Data entries
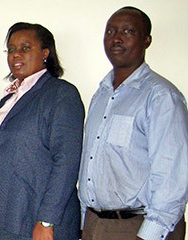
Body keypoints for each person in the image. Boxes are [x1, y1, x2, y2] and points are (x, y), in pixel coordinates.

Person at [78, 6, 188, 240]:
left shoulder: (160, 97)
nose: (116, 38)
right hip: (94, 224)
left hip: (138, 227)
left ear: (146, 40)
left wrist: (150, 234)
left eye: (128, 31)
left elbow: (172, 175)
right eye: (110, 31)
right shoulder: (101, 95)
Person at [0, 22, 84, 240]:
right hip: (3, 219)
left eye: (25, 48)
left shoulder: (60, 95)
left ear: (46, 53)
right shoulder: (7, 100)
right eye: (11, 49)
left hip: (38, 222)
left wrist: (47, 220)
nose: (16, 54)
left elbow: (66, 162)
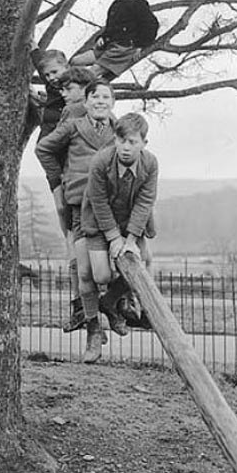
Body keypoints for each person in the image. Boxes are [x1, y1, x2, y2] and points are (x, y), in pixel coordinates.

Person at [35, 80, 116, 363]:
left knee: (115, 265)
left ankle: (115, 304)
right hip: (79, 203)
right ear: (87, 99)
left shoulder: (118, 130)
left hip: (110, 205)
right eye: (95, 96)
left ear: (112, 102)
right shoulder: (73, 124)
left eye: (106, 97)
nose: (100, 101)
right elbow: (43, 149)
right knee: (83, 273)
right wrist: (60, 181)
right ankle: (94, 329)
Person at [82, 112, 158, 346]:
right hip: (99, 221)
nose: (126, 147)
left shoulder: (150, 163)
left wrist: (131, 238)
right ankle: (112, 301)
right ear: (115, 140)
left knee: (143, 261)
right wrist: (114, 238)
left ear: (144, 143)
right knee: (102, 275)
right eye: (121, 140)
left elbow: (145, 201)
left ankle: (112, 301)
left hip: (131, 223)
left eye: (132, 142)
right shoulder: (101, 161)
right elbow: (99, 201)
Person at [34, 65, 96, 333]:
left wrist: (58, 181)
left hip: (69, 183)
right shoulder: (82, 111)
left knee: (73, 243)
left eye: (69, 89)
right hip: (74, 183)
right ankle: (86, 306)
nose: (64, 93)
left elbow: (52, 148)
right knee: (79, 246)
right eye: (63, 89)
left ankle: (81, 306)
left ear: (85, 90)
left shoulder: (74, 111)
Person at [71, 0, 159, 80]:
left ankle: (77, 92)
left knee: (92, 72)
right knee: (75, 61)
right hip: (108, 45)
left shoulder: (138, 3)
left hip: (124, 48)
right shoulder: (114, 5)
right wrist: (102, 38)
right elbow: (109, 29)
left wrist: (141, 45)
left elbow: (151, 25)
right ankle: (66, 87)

==

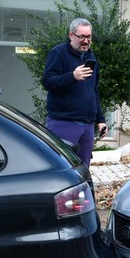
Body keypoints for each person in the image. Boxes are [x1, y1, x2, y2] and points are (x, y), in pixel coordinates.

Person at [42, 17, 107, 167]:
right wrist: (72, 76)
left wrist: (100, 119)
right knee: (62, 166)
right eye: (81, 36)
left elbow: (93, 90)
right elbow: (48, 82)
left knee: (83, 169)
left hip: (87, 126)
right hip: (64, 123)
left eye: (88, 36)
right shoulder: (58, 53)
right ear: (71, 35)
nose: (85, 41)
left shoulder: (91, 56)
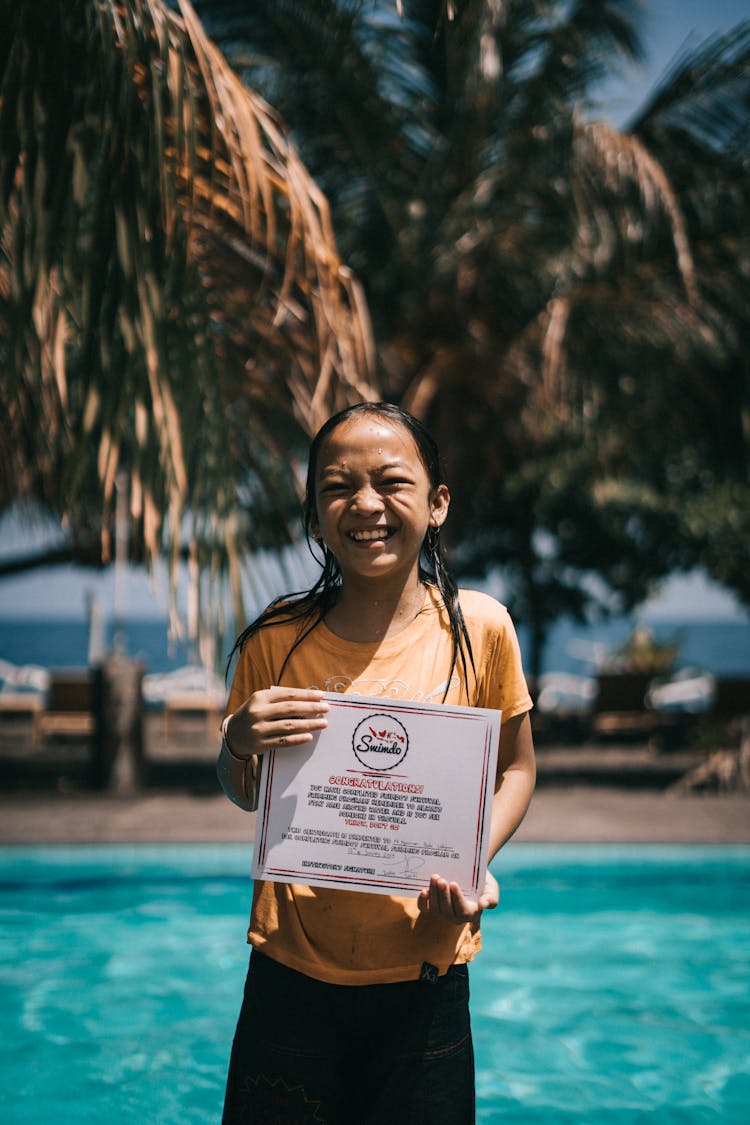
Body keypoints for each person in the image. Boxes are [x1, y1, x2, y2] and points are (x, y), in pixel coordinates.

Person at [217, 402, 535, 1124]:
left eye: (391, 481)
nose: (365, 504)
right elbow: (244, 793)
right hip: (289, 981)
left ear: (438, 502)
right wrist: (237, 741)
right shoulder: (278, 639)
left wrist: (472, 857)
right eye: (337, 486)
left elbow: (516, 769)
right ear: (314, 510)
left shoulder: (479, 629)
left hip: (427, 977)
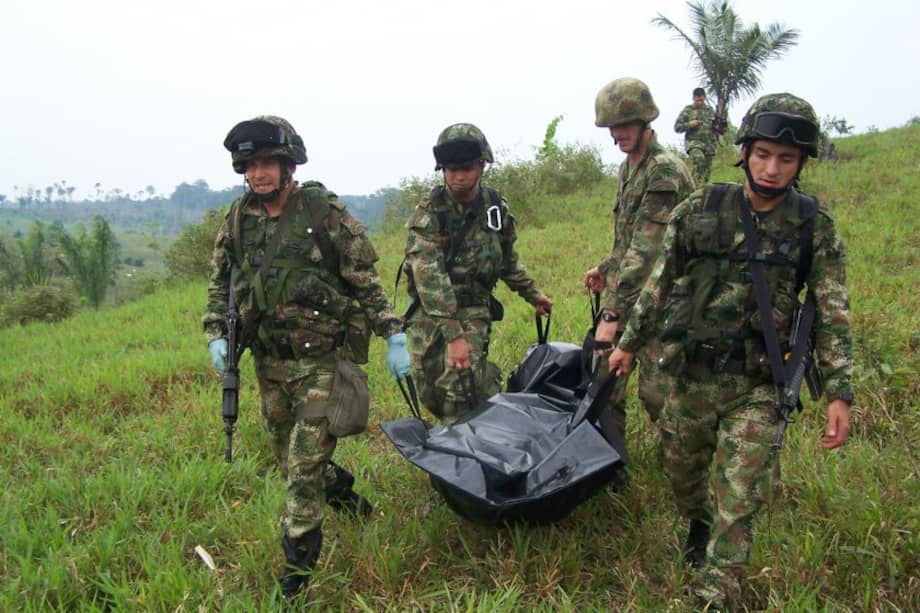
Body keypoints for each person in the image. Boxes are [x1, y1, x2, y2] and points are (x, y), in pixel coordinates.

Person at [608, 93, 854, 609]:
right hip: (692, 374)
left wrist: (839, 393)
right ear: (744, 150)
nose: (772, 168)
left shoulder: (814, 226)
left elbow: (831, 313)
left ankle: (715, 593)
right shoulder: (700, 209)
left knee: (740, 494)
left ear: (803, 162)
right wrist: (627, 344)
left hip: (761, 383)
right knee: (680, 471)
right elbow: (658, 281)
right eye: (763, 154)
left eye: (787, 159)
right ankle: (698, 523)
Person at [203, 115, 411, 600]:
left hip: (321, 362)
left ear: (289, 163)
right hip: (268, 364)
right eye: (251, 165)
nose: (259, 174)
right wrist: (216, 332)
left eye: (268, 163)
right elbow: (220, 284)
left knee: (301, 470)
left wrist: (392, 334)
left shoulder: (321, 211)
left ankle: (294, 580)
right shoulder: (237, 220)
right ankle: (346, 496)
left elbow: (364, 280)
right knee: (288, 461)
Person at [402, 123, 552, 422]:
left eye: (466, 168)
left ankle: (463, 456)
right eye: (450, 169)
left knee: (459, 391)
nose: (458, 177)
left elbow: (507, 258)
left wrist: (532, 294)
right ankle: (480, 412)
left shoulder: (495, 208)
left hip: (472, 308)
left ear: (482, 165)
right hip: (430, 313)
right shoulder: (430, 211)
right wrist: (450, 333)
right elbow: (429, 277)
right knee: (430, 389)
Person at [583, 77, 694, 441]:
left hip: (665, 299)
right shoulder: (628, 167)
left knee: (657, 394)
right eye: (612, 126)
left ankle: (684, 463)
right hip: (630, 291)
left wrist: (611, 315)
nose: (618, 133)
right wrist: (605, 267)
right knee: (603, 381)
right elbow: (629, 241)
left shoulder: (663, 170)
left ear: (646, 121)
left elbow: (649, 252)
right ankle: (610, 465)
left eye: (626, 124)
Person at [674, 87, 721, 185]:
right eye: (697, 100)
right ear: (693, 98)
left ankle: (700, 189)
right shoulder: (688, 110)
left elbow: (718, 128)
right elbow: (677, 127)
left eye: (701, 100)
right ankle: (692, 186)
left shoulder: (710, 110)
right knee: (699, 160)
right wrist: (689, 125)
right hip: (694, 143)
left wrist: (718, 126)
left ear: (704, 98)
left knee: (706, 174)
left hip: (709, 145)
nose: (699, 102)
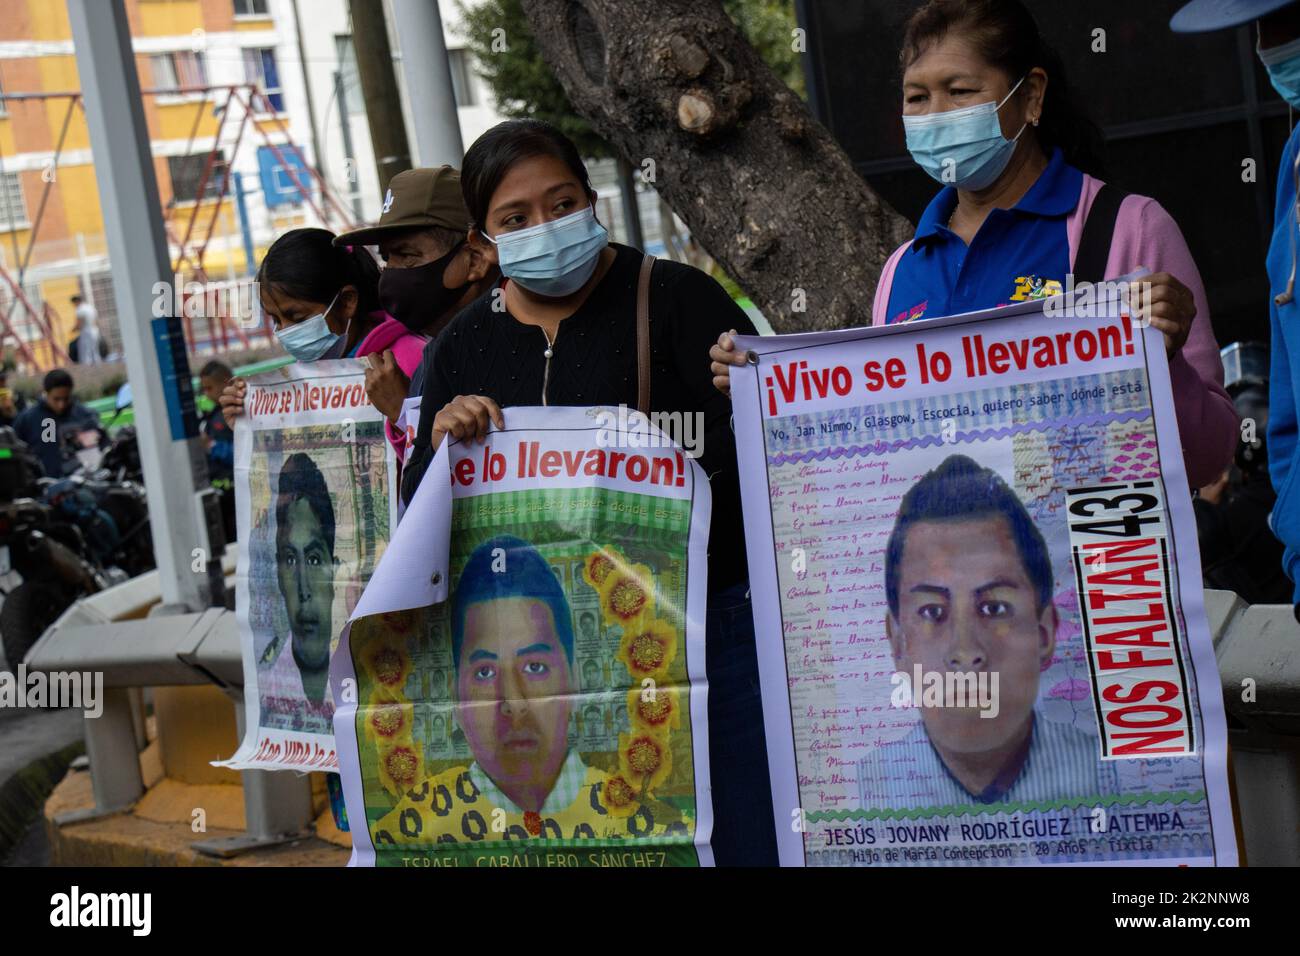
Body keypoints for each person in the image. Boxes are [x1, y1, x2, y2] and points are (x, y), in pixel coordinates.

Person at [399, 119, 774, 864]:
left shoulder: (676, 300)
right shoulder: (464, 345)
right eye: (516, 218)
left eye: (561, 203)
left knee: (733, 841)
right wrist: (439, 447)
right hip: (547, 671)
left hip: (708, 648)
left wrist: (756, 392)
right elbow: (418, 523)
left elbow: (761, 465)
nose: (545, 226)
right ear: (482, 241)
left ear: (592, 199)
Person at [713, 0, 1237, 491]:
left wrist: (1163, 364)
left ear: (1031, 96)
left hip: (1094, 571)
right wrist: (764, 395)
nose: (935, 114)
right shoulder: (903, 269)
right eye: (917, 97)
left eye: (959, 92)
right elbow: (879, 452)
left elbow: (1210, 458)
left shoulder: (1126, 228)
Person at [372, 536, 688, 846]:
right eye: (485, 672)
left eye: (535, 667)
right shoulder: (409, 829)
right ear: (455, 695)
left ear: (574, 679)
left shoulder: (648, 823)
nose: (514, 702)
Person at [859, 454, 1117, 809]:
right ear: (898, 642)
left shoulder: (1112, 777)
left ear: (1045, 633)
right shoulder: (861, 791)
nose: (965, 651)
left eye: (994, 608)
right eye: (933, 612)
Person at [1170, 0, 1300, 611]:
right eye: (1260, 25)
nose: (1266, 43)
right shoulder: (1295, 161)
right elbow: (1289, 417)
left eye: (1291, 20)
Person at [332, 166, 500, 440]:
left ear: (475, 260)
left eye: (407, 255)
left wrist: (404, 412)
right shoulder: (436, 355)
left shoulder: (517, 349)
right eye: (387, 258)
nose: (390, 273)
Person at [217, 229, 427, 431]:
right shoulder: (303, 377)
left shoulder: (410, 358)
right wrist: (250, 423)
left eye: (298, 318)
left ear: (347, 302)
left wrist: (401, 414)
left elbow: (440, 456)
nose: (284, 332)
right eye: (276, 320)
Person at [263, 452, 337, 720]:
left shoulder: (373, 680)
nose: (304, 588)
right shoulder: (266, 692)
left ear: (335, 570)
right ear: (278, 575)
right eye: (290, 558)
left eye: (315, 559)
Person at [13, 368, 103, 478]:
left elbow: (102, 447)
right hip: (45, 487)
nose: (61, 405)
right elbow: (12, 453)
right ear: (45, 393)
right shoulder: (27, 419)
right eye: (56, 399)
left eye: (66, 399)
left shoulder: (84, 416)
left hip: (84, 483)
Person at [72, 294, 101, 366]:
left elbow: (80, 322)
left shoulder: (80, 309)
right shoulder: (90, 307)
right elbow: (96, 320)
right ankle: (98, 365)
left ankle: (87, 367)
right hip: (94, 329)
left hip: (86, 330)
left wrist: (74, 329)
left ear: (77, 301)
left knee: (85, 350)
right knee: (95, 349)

Problem: For this exercise, output exactly the lines above from the line with "left hip: (69, 183)" to the line with "right ankle: (66, 87)", counting both, and leave out the rest.

Exercise answer:
left hip: (69, 183)
right shoulder: (82, 111)
left knee: (73, 243)
left eye: (69, 89)
right hip: (74, 183)
right ankle: (86, 306)
nose: (64, 93)
left elbow: (52, 148)
right knee: (79, 246)
right eye: (63, 89)
left ankle: (81, 306)
left ear: (85, 90)
left shoulder: (74, 111)
Person at [71, 0, 159, 80]:
left ankle: (77, 92)
left knee: (92, 72)
right knee: (75, 61)
right hip: (108, 45)
left shoulder: (138, 3)
left hip: (124, 48)
right shoulder: (114, 5)
right wrist: (102, 38)
right elbow: (109, 29)
left wrist: (141, 45)
left elbow: (151, 25)
right ankle: (66, 87)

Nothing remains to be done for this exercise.